Rendered images with source text:
══════════

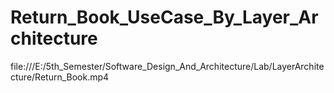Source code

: # Return_Book_UseCase_By_Layer_Architecture
 
file:///E:/5th_Semester/Software_Design_And_Architecture/Lab/LayerArchitecture/Return_Book.mp4
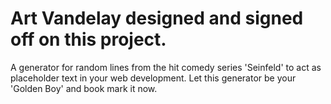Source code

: # Art Vandelay designed and signed off on this project.
A generator for random lines from the hit comedy series 'Seinfeld' to act as placeholder text in your web development. Let this generator be your 'Golden Boy' and book mark it now.
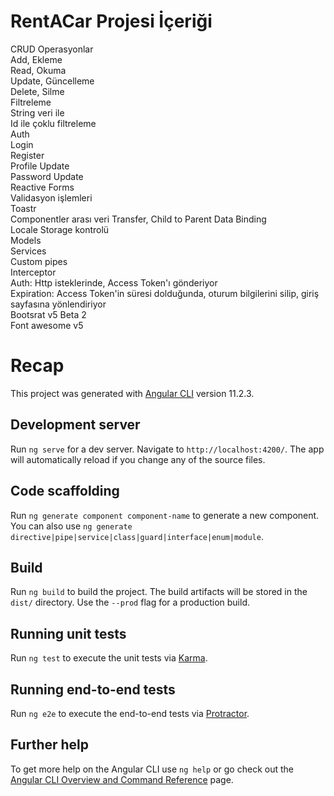 # RentACar Projesi İçeriği<br/> 

CRUD Operasyonlar<br/>
Add, Ekleme<br/>
Read, Okuma<br/>
Update, Güncelleme<br/>
Delete, Silme<br/>
Filtreleme<br/>
String veri ile<br/>
Id ile çoklu filtreleme<br/>
Auth<br/>
Login<br/>
Register<br/>
Profile Update<br/>
Password Update<br/>
Reactive Forms<br/>
Validasyon işlemleri<br/>
Toastr<br/>
Componentler arası veri Transfer, Child to Parent Data Binding<br/>
Locale Storage kontrolü<br/>
Models<br/>
Services<br/>
Custom pipes<br/>
Interceptor<br/>
Auth: Http isteklerinde, Access Token'ı gönderiyor<br/>
Expiration: Access Token'in süresi dolduğunda, oturum bilgilerini silip, giriş sayfasına yönlendiriyor<br/>
Bootsrat v5 Beta 2<br/>
Font awesome v5<br/>

# Recap

This project was generated with [Angular CLI](https://github.com/angular/angular-cli) version 11.2.3.

## Development server

Run `ng serve` for a dev server. Navigate to `http://localhost:4200/`. The app will automatically reload if you change any of the source files.

## Code scaffolding

Run `ng generate component component-name` to generate a new component. You can also use `ng generate directive|pipe|service|class|guard|interface|enum|module`.

## Build

Run `ng build` to build the project. The build artifacts will be stored in the `dist/` directory. Use the `--prod` flag for a production build.

## Running unit tests

Run `ng test` to execute the unit tests via [Karma](https://karma-runner.github.io).

## Running end-to-end tests

Run `ng e2e` to execute the end-to-end tests via [Protractor](http://www.protractortest.org/).

## Further help

To get more help on the Angular CLI use `ng help` or go check out the [Angular CLI Overview and Command Reference](https://angular.io/cli) page.

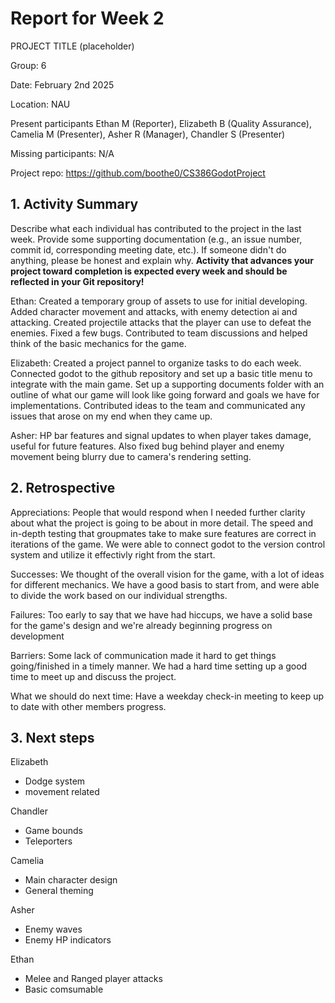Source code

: # Report for Week 2

PROJECT TITLE (placeholder)

Group: 6

Date: February 2nd 2025

Location: NAU

Present participants Ethan M (Reporter), Elizabeth B (Quality Assurance), Camelia M (Presenter), Asher R (Manager), Chandler S (Presenter)

Missing participants: N/A

Project repo: https://github.com/boothe0/CS386GodotProject

## 1.  Activity Summary

Describe what each individual has contributed to the project in the last week.  Provide some supporting documentation (e.g., an issue number, commit id, corresponding meeting date, etc.).  If someone didn't do anything, please be honest and explain why. **Activity that advances your project toward completion is expected every week and should be reflected in your Git repository!**

Ethan: Created a temporary group of assets to use for initial developing. Added character movement and attacks, with enemy detection ai and attacking. Created projectile attacks that the player can use to defeat the enemies. Fixed a few bugs. Contributed to team discussions and helped think of the basic mechanics for the game.

Elizabeth: Created a project pannel to organize tasks to do each week. Connected godot to the github repository and set up a basic title menu to integrate with the main game. Set up a supporting documents folder with an outline of what our game will look like going forward and goals we have for implementations. Contributed ideas to the team and communicated any issues that arose on my end when they came up.

Asher: HP bar features and signal updates to when player takes damage, useful for future features. Also fixed bug behind player and enemy movement being blurry due to camera's rendering setting.

## 2. Retrospective

Appreciations: 
People that would respond when I needed further clarity about what the project is going to be about in more detail. The speed and in-depth testing that groupmates take to make sure features are correct in iterations of the game. We were able to connect godot to the version control system and utilize it effectivly right from the start.

Successes: 
We thought of the overall vision for the game, with a lot of ideas for different mechanics. We have a good basis to start from, and were able to divide the work based on our individual strengths.

Failures: Too early to say that we have had hiccups, we have a solid base for the game's design and we're already beginning progress on development

Barriers: Some lack of communication made it hard to get things going/finished in a timely manner. We had a hard time setting up a good time to meet up and discuss the project.

What we should do next time: Have a weekday check-in meeting to keep up to date with other members progress.

## 3. Next steps
Elizabeth
- Dodge system
- movement related
  
Chandler
- Game bounds
- Teleporters
  
Camelia
- Main character design
- General theming
  
Asher
- Enemy waves
- Enemy HP indicators
  
Ethan
- Melee and Ranged player attacks
- Basic comsumable
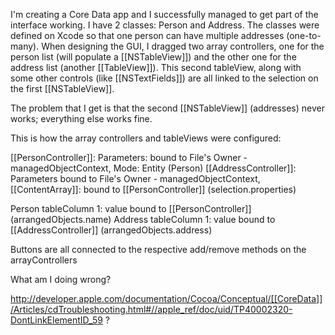 I'm creating a Core Data app and I successfully managed to get part of the interface working. I have 2 classes: Person and Address. The classes were defined on Xcode so that one person can have multiple addresses (one-to-many). When designing the GUI, I dragged two array controllers, one for the person list (will populate a [[NSTableView]]) and the other one for the address list (another [[TableView]]). This second tableView, along with some other controls (like [[NSTextFields]]) are all linked to the selection on the first [[NSTableView]].

The problem that I get is that the second [[NSTableView]] (addresses) never works; everything else works fine.

This is how the array controllers and tableViews were configured:

[[PersonController]]: Parameters: bound to File's Owner - managedObjectContext, Mode: Entity (Person)
[[AddressController]]: Parameters  bound to File's Owner - managedObjectContext, [[ContentArray]]: bound to [[PersonController]] (selection.properties)

Person tableColumn 1: value bound to [[PersonController]] (arrangedObjects.name)
Address tableColumn 1: value bound to [[AddressController]] (arrangedObjects.address)

Buttons are all connected to the respective add/remove methods on the arrayControllers

What am I doing wrong?


http://developer.apple.com/documentation/Cocoa/Conceptual/[[CoreData]]/Articles/cdTroubleshooting.html#//apple_ref/doc/uid/TP40002320-DontLinkElementID_59  ?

══════════

Set down again, word for word, the stretch of records from the line with "What we should" to the line with "- Basic comsumable", both of those lines included.

• [Exercise output]:
What we should do next time: Have a weekday check-in meeting to keep up to date with other members progress.

## 3. Next steps
Elizabeth
- Dodge system
- movement related
  
Chandler
- Game bounds
- Teleporters
  
Camelia
- Main character design
- General theming
  
Asher
- Enemy waves
- Enemy HP indicators
  
Ethan
- Melee and Ranged player attacks
- Basic comsumable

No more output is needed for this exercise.